John smiled, “It was only a matter of a fly-by really. Low altitudes to avoid the radar, and a special package to trigger Deadman’s radiation and seismic sensors.”

He handed a glass to Niculescu, cast a glance around the room at the hundred or so young, shabbily clad men and women there.

“People, gather with me,” He requested. They formed lines before him, distributed expensive champagne into their tin cups. John waited, then, “If I may have a moment.” He cleared his throat, prepared them for his speech. “In the depths of the Cold War, a most marvelous means of destruction was created. Until this day, it went unused but maintained. Codenamed Deadman, this device was integrated into each of Russia’s nuclear-missile launch computers, designed to unleash an unstoppable counter-attack upon American soil should Moscow fall to a first strike.”

His eyes met each of those assembled in turn. “Until today, this system was largely considered a waste of time. But with your help, we have taken the first steps into a new era. Russia will fall once the American’s realize their imminent defeat. The Russians will be compelled to reveal the existence of Deadman in the last moments before America’s destruction, and when this occurs, a fury of retaliation will launch from America’s own soil. The world will wither in the nuclear winter that follows.”

He smiled, reassured, “However, with a million miles of underground complex in place, we will remain unaffected. Soon, we will descend to meet with our families and carry on our lives as the generations continue through the fallout. With the thousands of us here, it should not be entirely different to our lives now.”
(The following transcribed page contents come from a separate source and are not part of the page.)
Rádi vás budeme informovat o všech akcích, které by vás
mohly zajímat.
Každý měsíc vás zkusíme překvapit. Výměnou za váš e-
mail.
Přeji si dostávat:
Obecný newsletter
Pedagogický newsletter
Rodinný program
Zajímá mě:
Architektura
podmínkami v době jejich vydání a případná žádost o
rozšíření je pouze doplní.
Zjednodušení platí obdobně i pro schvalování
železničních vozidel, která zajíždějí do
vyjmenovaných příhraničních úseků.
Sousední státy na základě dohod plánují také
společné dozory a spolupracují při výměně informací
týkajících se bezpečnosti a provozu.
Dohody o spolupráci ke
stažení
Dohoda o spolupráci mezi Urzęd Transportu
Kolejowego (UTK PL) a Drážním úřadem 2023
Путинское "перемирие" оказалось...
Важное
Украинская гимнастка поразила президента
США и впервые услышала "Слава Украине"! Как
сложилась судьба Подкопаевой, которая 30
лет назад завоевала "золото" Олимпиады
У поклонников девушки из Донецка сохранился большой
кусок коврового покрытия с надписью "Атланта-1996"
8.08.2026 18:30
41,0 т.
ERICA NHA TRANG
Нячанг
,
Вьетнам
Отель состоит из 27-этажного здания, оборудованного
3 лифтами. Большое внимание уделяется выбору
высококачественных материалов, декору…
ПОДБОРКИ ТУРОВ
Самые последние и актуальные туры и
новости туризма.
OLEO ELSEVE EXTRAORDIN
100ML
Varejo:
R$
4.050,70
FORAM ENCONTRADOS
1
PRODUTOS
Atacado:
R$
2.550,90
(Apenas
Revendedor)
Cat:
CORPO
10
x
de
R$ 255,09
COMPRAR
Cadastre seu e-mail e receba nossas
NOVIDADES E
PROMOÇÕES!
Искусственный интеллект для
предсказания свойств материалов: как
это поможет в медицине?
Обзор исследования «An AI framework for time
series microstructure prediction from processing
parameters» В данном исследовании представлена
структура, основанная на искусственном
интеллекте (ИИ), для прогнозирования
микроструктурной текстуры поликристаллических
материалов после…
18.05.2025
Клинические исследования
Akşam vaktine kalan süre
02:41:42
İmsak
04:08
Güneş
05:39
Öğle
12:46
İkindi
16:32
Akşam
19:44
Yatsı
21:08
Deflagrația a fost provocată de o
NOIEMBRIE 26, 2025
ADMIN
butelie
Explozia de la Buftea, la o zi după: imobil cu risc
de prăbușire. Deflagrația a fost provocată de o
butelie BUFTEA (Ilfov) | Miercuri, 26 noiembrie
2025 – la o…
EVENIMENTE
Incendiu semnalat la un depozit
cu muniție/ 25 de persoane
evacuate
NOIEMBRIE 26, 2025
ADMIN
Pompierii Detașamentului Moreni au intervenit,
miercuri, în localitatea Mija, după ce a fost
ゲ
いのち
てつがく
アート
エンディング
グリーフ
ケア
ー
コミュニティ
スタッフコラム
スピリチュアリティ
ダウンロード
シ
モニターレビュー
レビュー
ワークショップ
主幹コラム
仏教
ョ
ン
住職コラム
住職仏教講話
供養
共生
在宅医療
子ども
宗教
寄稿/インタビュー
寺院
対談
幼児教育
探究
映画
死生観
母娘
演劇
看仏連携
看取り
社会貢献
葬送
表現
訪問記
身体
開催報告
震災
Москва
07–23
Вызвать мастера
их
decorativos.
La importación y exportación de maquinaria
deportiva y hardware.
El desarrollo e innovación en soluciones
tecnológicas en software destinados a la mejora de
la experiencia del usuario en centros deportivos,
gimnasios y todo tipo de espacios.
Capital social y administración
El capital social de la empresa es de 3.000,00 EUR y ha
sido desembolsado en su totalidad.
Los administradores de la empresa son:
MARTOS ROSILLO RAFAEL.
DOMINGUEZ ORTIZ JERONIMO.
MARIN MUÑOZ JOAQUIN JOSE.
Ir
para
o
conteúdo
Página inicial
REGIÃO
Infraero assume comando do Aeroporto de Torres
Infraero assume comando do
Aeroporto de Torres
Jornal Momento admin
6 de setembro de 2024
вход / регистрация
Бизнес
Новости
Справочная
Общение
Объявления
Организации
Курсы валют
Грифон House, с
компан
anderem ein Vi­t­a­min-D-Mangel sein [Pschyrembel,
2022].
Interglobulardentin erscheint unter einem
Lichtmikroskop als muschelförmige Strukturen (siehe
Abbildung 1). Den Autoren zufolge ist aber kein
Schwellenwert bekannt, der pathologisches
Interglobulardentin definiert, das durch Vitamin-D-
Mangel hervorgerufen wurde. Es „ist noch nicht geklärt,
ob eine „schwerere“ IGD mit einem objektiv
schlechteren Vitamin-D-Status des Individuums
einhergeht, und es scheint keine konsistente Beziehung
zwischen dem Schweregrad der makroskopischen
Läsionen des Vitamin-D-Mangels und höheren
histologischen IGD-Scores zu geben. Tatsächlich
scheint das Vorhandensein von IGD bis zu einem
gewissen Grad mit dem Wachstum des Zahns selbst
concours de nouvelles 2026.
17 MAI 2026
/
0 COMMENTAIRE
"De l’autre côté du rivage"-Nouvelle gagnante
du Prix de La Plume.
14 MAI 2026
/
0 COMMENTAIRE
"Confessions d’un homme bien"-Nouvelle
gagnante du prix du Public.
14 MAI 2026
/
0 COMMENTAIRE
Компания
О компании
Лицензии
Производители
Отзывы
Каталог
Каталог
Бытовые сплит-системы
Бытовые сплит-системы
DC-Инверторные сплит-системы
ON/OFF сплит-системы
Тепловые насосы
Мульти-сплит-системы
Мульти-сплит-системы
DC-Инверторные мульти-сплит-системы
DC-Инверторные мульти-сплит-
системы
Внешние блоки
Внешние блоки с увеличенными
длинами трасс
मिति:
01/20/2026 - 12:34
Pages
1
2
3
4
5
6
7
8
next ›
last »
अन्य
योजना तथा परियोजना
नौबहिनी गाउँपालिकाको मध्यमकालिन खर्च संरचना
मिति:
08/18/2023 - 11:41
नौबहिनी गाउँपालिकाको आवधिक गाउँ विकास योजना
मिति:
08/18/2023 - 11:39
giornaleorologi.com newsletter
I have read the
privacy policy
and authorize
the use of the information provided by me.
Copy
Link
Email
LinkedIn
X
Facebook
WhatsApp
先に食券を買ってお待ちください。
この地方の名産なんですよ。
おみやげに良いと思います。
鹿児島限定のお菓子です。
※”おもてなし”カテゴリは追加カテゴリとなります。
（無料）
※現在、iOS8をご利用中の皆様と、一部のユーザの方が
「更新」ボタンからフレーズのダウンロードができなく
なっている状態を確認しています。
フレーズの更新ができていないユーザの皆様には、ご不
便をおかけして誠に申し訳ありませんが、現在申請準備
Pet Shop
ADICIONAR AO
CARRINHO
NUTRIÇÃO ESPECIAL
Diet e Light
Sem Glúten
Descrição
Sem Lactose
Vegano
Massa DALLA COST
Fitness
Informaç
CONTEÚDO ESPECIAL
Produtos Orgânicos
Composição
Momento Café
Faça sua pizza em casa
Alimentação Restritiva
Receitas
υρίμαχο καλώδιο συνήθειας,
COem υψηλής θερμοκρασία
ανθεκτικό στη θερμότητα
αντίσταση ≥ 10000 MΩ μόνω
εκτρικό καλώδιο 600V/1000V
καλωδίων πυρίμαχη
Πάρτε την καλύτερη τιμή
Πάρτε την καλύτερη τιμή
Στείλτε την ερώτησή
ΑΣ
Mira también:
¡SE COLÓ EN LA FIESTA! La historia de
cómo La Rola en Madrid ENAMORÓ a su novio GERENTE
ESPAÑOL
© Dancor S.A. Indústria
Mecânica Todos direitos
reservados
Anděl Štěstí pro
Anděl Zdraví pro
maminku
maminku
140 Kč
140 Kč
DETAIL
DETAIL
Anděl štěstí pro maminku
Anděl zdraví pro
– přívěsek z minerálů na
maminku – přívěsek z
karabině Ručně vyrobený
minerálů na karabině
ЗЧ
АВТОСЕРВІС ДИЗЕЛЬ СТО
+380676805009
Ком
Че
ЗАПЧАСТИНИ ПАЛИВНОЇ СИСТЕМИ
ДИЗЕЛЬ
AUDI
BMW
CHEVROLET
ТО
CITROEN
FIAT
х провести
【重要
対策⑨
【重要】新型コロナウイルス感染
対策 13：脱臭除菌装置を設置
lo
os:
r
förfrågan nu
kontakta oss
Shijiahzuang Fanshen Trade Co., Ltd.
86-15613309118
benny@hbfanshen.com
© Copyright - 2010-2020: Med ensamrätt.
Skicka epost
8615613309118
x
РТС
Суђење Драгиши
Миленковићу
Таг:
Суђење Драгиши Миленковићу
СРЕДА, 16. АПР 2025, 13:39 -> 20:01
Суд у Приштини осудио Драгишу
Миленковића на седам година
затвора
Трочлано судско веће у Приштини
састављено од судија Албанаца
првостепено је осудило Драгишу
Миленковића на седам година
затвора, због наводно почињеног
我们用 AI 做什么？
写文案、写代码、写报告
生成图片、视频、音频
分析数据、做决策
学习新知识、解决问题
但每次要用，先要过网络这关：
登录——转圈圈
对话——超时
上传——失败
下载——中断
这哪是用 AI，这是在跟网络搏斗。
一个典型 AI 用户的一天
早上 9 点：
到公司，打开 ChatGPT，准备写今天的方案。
Niculescu’s rigid demeanor relaxed as he picked up, “The greatest care and planning has gone into this decision. The most technologically knowledgeable and fore-thinking minds have been added to our population. They will stimulate growth through priceless, expansive research and development labs. We will live off cultured foods, and though there will be little meat at first, in time our cattle programs will thrive. We will be entirely self-sustaining, and in the days when we begin to emerge, each our future relatives will live as kings and queens.”

The two men at the front of the group raised their glasses, chorusing together: “To the future!”

The others echoed the toast at the resonance of their tin cups.